Multi-Tenancy

This document explains the implementation of multi-tenancy in the centralized monitoring.

Basics: X-Scope-OrgID

Multi-tenancy in Mimir is implemented by setting the X-Scope-OrgID header in all HTTP requests when writing data to and reading data from Mimir.

The value of the header is set to the organization’s unique Keycloak group name, a human readable, all lowercase single word identifier (don’t confuse it with the Keycloak group id which is a database row identifier or the organization’s displayName, which actually contains the proper name of the organization).

Making sure that this header is set to the correct value for all use cases brings a few challenges which are explained below.

Note that sometimes the X-Scope-OrgID header is used to isolate metrics not by organization, but by use case (e.g. billing). This document ignores those cases.

Prometheus Remote Writes

Prometheus can be configured to set the X-Scope-OrgID header when sending data to Mimir. This configuration may look something like this:

prometheus:
  _remoteWrite:
    mymetrics:
      url: [...]
      headers:
        "X-Scope-OrgID": somecustomername
      writeRelabelConfigs:
        [...]

This configuration works well in situations where a single Prometheus instance is responsible for exactly one customer, as it is the case e.g. on an APPUiO Managed cluster.

Prometheus Remote Writes: Multiple Organizations

There are situations in which a single Prometheus instance is responsible for multiple organizations. A typical example is the openshift-user-workload-monitoring Prometheus instance in an APPUiO Cloud cluster. This Prometheus instance handles metrics from many namespaces which can belong to different organizations.

Prometheus itself is not able to set the X-Scope-OrgID header dynamically, hence a proxy server is needed to fix the HTTP requests. The cortex-tenant-ns-label proxy does this job. It is a fork of the cortex-tenat proxy which does a similar job, but not quite the same.

The cortext-tenant-ns-label proxy reads all namespaces and their annotations from the k8s API and converts this into a lookup table namespaceorganization name, which is refreshed regularly. The proxy receives remote writes from Prometheus which are analyzed, separated by namespace label and forwarded to Mimir with the correct X-Scope-OrgID header from the lookup table. A single Prometheus remote write HTTP request likely needs to be split up into multiple HTTP requests to Mimir, because the former can have metrics from different organizations mixed together while the latter can’t.

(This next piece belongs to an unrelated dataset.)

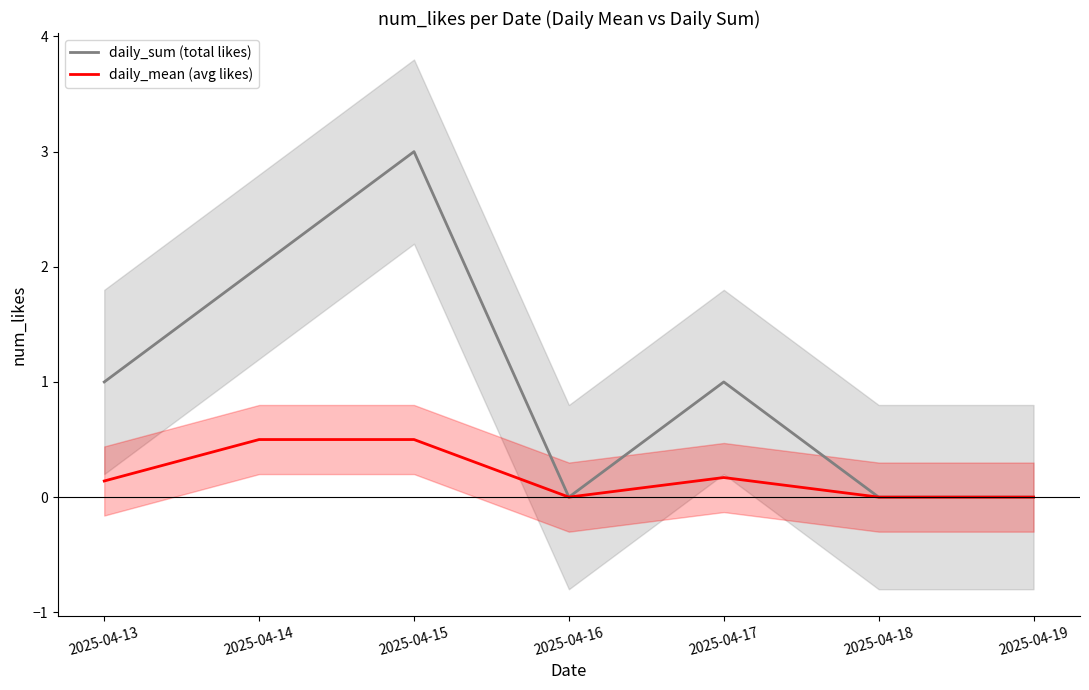

List the series in order of their peak value, lowest first.

daily_mean (avg likes), daily_sum (total likes)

There is one cortex-tenant-ns-label proxy per APPUiO Cloud cluster, installed via SYN component component-cortex-tenant-ns-label. Prometheus remote writes are configured as normal without the X-Scope-OrgID header but with the destination url set to the cortex-tenant-ns-label proxy.

Grafana

Grafana itself is partially multi-tenant capable by having multiple organizations. There are many details to consider though.

Grafana cannot filter data it receives from Mimir, hence we have to make sure that Mimir only returns data for the organization that is currently selected in Grafana. This requires setting the correct X-Scope-OrgID header when querying Mimir. This can be achieved by having a dedicated data source per organization with this header set to the organization name. As a result we can’t give any users admin privileges even on their own Grafana organizations because that would allow them to change the X-Scope-OrgID header value and see other organization’s data. Hence organization users must remain restricted to the editor and viewer roles, and this restriction must be enforced. editor permissions are sufficient to create/change dashboards hence this should not be a problem in practice.

Grafana does not offer a way to store the Keycloak organization name, which is a problem because we need to reliably link Grafana organizations to Keycloak groups (which represent organizations). We solve this by using a particular scheme for the Grafana organization name: [keycloak organization name] - [organization display name], e.g. vshn - VSHN AG. Since the Keycloak organization name cannot contain spaces this scheme is unambigous.

If we want to provide some standard dashboards to all organizations, these need to be set up in every organization separately. There are also situations in which Grafana modifies a dashboard, and without further measures any sync process that sets up these dashboards would revert the changes.

This complex setup needs to be maintained automatically. This is the job of the grafana-organizations-operator (installed via component-grafana-organizations-operator) where you will also find more details on how this works.